(Extracted records)

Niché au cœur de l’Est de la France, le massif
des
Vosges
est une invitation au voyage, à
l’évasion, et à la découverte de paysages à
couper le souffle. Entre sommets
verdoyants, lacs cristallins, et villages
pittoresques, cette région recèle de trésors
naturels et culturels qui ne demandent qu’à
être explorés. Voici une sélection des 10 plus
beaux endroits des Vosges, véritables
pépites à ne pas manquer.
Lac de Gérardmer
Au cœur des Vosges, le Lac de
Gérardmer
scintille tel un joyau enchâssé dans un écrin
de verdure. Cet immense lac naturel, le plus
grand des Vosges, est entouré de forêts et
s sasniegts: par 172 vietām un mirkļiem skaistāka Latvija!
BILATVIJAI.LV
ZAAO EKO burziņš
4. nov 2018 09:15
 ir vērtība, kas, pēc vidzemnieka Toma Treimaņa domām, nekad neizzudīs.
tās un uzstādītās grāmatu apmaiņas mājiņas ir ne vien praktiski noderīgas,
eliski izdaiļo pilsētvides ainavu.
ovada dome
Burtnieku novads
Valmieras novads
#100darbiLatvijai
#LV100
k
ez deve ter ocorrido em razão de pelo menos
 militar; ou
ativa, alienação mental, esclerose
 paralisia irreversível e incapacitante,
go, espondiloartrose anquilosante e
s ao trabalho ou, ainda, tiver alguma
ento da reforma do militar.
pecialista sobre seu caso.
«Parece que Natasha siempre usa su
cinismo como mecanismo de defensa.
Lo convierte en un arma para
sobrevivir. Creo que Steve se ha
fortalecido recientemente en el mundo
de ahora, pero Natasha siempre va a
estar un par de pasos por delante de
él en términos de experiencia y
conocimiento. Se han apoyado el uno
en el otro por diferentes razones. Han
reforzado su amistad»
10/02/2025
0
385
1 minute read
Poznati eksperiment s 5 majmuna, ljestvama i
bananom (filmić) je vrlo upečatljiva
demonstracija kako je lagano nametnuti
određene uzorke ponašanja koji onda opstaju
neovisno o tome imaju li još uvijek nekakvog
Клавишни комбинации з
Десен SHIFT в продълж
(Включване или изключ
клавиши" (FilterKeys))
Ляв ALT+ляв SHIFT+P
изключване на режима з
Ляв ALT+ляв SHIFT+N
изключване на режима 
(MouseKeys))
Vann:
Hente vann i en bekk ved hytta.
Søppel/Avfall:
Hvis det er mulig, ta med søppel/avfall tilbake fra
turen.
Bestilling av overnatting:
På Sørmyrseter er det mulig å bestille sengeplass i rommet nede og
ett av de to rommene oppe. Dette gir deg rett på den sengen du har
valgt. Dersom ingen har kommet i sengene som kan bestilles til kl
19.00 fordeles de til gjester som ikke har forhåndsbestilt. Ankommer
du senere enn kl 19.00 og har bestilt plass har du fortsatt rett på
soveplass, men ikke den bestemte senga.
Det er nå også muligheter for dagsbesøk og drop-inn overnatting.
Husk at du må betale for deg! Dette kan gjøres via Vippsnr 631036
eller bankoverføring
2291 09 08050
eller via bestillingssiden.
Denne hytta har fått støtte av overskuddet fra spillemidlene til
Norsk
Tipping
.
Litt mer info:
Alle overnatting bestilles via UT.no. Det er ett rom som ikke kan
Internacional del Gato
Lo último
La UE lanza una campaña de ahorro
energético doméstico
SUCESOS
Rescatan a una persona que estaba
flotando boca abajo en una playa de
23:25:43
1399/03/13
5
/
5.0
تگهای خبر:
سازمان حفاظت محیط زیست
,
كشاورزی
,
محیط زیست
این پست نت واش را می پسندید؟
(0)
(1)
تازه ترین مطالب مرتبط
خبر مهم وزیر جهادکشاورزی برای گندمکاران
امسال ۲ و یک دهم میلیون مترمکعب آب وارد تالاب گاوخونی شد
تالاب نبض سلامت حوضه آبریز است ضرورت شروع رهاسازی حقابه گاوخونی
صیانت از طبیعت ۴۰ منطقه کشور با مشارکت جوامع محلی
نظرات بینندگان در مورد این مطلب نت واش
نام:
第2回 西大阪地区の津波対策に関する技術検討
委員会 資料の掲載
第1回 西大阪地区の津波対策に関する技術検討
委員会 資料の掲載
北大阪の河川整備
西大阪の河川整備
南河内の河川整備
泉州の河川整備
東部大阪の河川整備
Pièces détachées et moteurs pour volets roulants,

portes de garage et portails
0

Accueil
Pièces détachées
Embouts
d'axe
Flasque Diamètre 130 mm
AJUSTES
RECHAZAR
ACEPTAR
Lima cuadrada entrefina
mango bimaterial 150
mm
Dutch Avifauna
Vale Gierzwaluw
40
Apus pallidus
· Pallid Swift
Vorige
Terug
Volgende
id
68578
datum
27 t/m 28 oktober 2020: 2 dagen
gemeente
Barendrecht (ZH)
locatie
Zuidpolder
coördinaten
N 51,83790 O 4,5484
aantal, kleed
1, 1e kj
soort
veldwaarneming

(End Extracted records)

Read through the data and copy every line where "rett" shows up.

◆ Solution to this exercise
ett av de to rommene oppe. Dette gir deg rett på den sengen du har
du senere enn kl 19.00 og har bestilt plass har du fortsatt rett på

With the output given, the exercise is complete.